> [The problem]:
Repeat each entry exactly; omit all pictures.

> [Data for this task]:
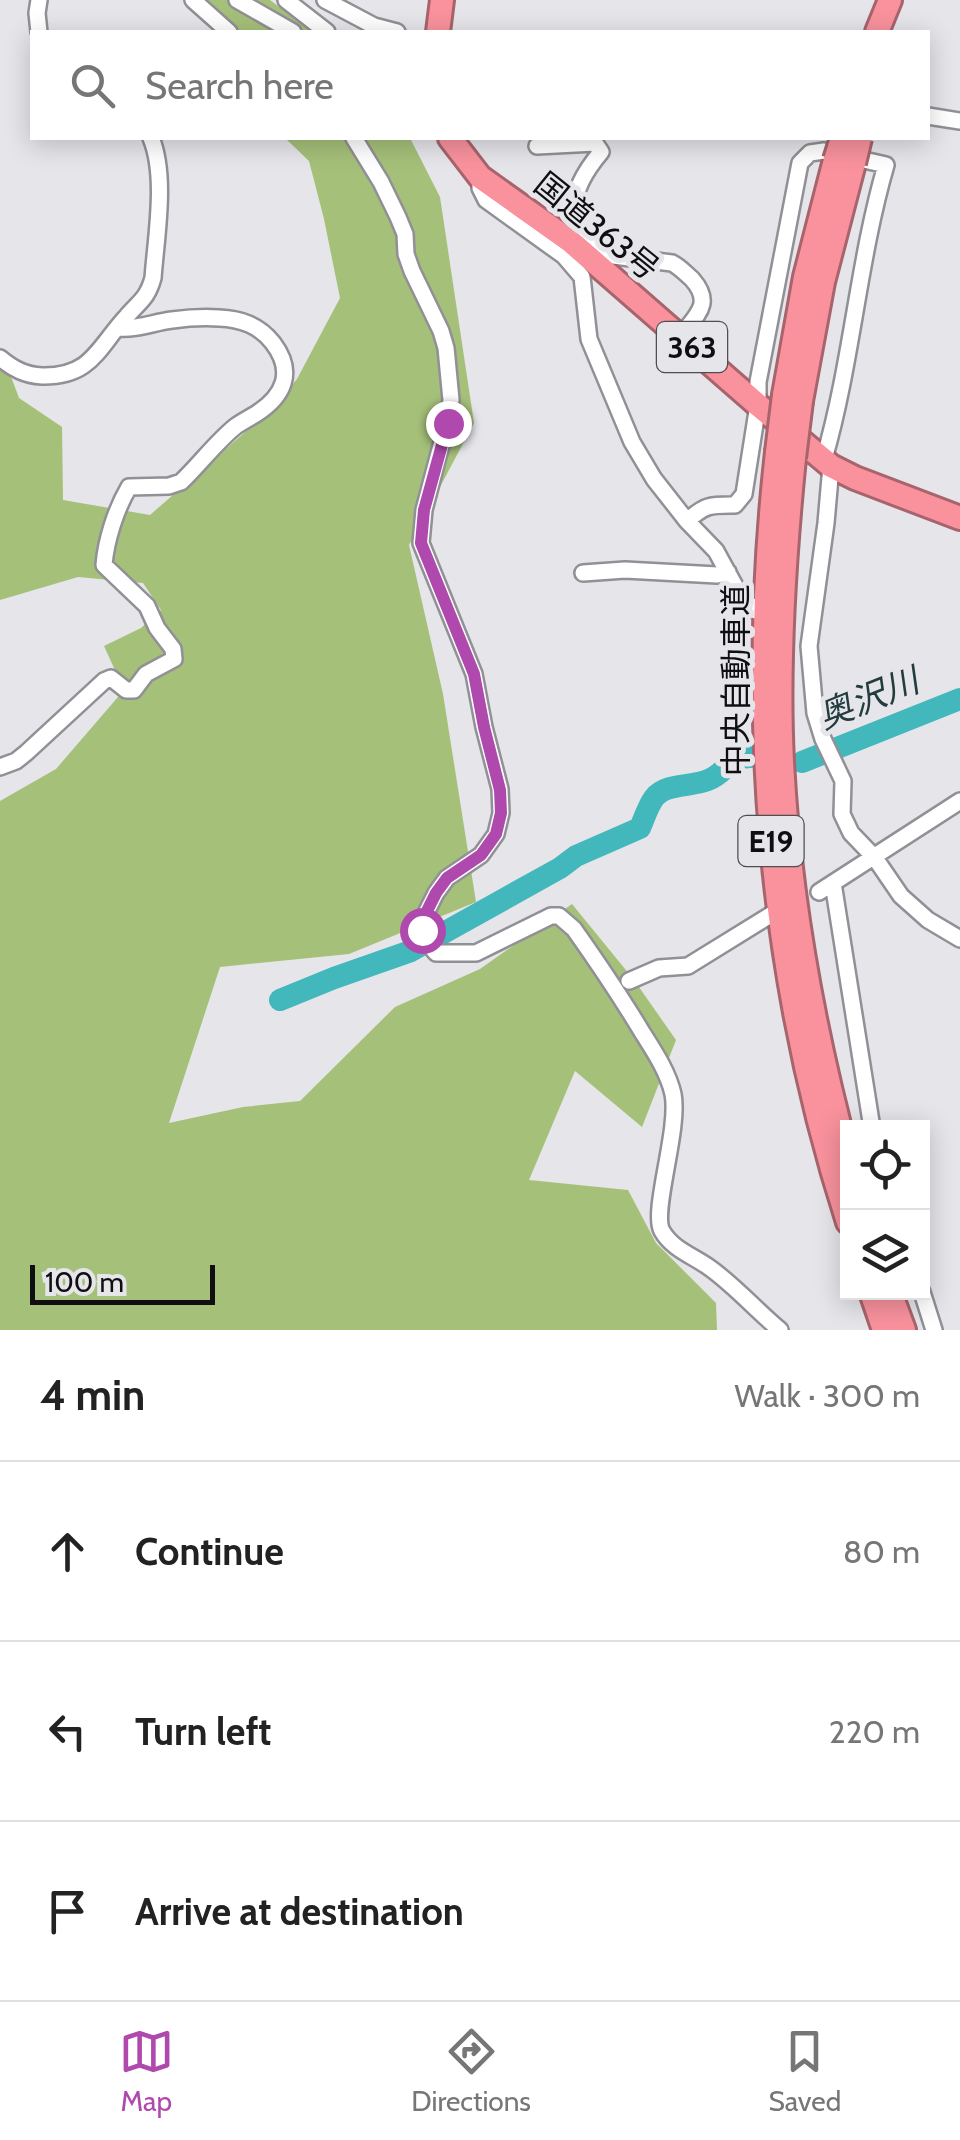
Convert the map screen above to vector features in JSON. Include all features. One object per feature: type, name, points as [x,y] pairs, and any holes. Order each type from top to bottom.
[{"type":"highway","points":[[438,30],[442,0]]},
{"type":"highway","points":[[878,30],[890,0]]},
{"type":"highway","points":[[893,30],[905,0]]},
{"type":"highway","name":"国道363号","points":[[452,140],[480,177],[593,254],[680,336],[828,462],[855,478],[960,518]]},
{"type":"highway","name":"中央自動車道","points":[[843,153],[823,282],[793,398],[768,560],[764,684],[765,765],[774,884],[787,972],[808,1076],[845,1210]]},
{"type":"highway","name":"中央自動車道","points":[[786,455],[782,762],[806,971],[815,1027],[840,1128]]},
{"type":"highway","points":[[874,1300],[884,1330]]},
{"type":"highway","points":[[893,1300],[904,1330]]},
{"type":"street","points":[[39,30],[40,0]]},
{"type":"street","points":[[193,0],[227,30]]},
{"type":"street","points":[[238,0],[289,30]]},
{"type":"street","points":[[286,0],[324,30]]},
{"type":"street","points":[[326,0],[389,30]]},
{"type":"street","points":[[930,116],[960,121]]},
{"type":"street","points":[[0,358],[33,376],[72,373],[88,363],[141,304],[153,278],[158,166],[152,140]]},
{"type":"street","points":[[355,140],[398,217],[412,271],[442,331],[446,348],[451,400],[424,510],[421,543],[474,674],[500,790],[501,813],[496,834],[481,855],[447,878],[436,893],[424,917],[423,937],[436,953],[476,952],[550,916],[559,916],[574,929],[622,985],[672,1092],[674,1120],[659,1226],[672,1244],[710,1268],[780,1330]]},
{"type":"street","points":[[537,146],[594,143],[601,152],[578,186],[573,210],[578,228],[593,254],[672,262],[702,290],[704,300],[700,309],[680,336]]},
{"type":"street","points":[[688,521],[710,505],[735,505],[744,494],[758,382],[800,163],[810,154],[824,151],[886,165],[874,209],[828,462],[826,524],[809,646],[816,713],[823,740],[843,780],[842,814],[851,832],[917,912],[960,939]]},
{"type":"street","points":[[480,177],[486,200],[564,256],[582,276],[589,339],[632,442],[654,479],[716,552],[740,595],[756,611]]},
{"type":"street","points":[[0,768],[26,753],[104,681],[111,678],[126,690],[134,690],[146,674],[174,660],[173,649],[147,606],[104,565],[104,553],[123,497],[129,487],[181,482],[235,427],[271,402],[285,382],[285,364],[271,341],[257,327],[242,321],[171,320],[118,328]]},
{"type":"street","points":[[583,573],[728,572]]},
{"type":"street","points":[[792,639],[809,646]]},
{"type":"street","points":[[870,1120],[826,888],[960,801]]},
{"type":"street","points":[[598,996],[659,968],[688,966],[777,911]]},
{"type":"street","points":[[925,1300],[934,1330]]},
{"type":"green space","points":[[197,0],[270,0],[309,30],[216,30],[219,19]]},
{"type":"green space","points":[[287,140],[411,140],[440,197],[474,423],[409,545],[443,694],[476,902],[349,954],[220,967],[169,1123],[243,1107],[300,1101],[395,1007],[480,969],[572,904],[634,980],[676,1040],[642,1127],[575,1071],[529,1180],[628,1190],[656,1243],[716,1303],[717,1330],[0,1330],[0,801],[56,769],[124,690],[104,646],[141,628],[161,610],[143,583],[78,577],[0,600],[0,347],[19,398],[62,427],[63,500],[150,515],[268,412],[297,379],[340,298],[309,161]]},
{"type":"waterway","name":"奥沢川","points":[[802,762],[960,699]]},
{"type":"waterway","name":"奥沢川","points":[[280,1000],[411,951],[576,856],[640,828],[659,793],[708,780],[736,760],[750,757]]},
{"type":"route","points":[[422,930],[436,893],[447,878],[481,855],[496,834],[501,813],[500,790],[474,674],[421,543],[424,510],[448,423]]}]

> [Answer space]:
Convert the map screen above to vector features in JSON. Include all features. One object per feature: type, name, points as [x,y] pairs, and any holes. Order each type from top to bottom.
[{"type":"highway","points":[[438,30],[442,0]]},
{"type":"highway","points":[[878,30],[890,0]]},
{"type":"highway","points":[[893,30],[905,0]]},
{"type":"highway","name":"国道363号","points":[[452,140],[480,177],[593,254],[680,336],[828,462],[855,478],[960,518]]},
{"type":"highway","name":"中央自動車道","points":[[843,153],[823,282],[793,398],[768,560],[764,684],[765,765],[774,884],[787,972],[808,1076],[845,1210]]},
{"type":"highway","name":"中央自動車道","points":[[786,455],[782,762],[806,971],[815,1027],[840,1128]]},
{"type":"highway","points":[[874,1300],[884,1330]]},
{"type":"highway","points":[[893,1300],[904,1330]]},
{"type":"street","points":[[39,30],[40,0]]},
{"type":"street","points":[[193,0],[227,30]]},
{"type":"street","points":[[238,0],[289,30]]},
{"type":"street","points":[[286,0],[324,30]]},
{"type":"street","points":[[326,0],[389,30]]},
{"type":"street","points":[[930,116],[960,121]]},
{"type":"street","points":[[0,358],[33,376],[72,373],[88,363],[141,304],[153,278],[158,166],[152,140]]},
{"type":"street","points":[[355,140],[398,217],[412,271],[442,331],[446,348],[451,400],[424,510],[421,543],[474,674],[500,790],[501,813],[496,834],[481,855],[447,878],[436,893],[424,917],[423,937],[436,953],[476,952],[550,916],[559,916],[574,929],[622,985],[672,1092],[674,1120],[659,1226],[672,1244],[710,1268],[780,1330]]},
{"type":"street","points":[[537,146],[594,143],[601,152],[578,186],[573,210],[578,228],[593,254],[672,262],[702,290],[704,300],[700,309],[680,336]]},
{"type":"street","points":[[688,521],[710,505],[735,505],[744,494],[758,382],[800,163],[810,154],[824,151],[886,165],[874,209],[828,462],[826,524],[809,646],[816,713],[823,740],[843,780],[842,814],[851,832],[917,912],[960,939]]},
{"type":"street","points":[[480,177],[486,200],[564,256],[582,276],[589,339],[632,442],[654,479],[716,552],[740,595],[756,611]]},
{"type":"street","points":[[0,768],[26,753],[104,681],[111,678],[126,690],[134,690],[146,674],[174,660],[173,649],[147,606],[104,565],[104,553],[123,497],[129,487],[181,482],[235,427],[271,402],[285,382],[285,364],[271,341],[257,327],[242,321],[171,320],[118,328]]},
{"type":"street","points":[[583,573],[728,572]]},
{"type":"street","points":[[792,639],[809,646]]},
{"type":"street","points":[[870,1120],[826,888],[960,801]]},
{"type":"street","points":[[598,996],[659,968],[688,966],[777,911]]},
{"type":"street","points":[[925,1300],[934,1330]]},
{"type":"green space","points":[[197,0],[270,0],[309,30],[216,30],[219,19]]},
{"type":"green space","points":[[287,140],[411,140],[440,197],[474,423],[409,545],[443,694],[476,902],[349,954],[220,967],[169,1123],[243,1107],[300,1101],[395,1007],[480,969],[572,904],[634,980],[676,1040],[642,1127],[575,1071],[529,1180],[628,1190],[656,1243],[716,1303],[717,1330],[0,1330],[0,801],[56,769],[124,690],[104,646],[141,628],[161,610],[143,583],[78,577],[0,600],[0,347],[19,398],[62,427],[63,500],[150,515],[268,412],[297,379],[340,298],[309,161]]},
{"type":"waterway","name":"奥沢川","points":[[802,762],[960,699]]},
{"type":"waterway","name":"奥沢川","points":[[280,1000],[411,951],[576,856],[640,828],[659,793],[708,780],[736,760],[750,757]]},
{"type":"route","points":[[422,930],[436,893],[447,878],[481,855],[496,834],[501,813],[500,790],[474,674],[421,543],[424,510],[448,423]]}]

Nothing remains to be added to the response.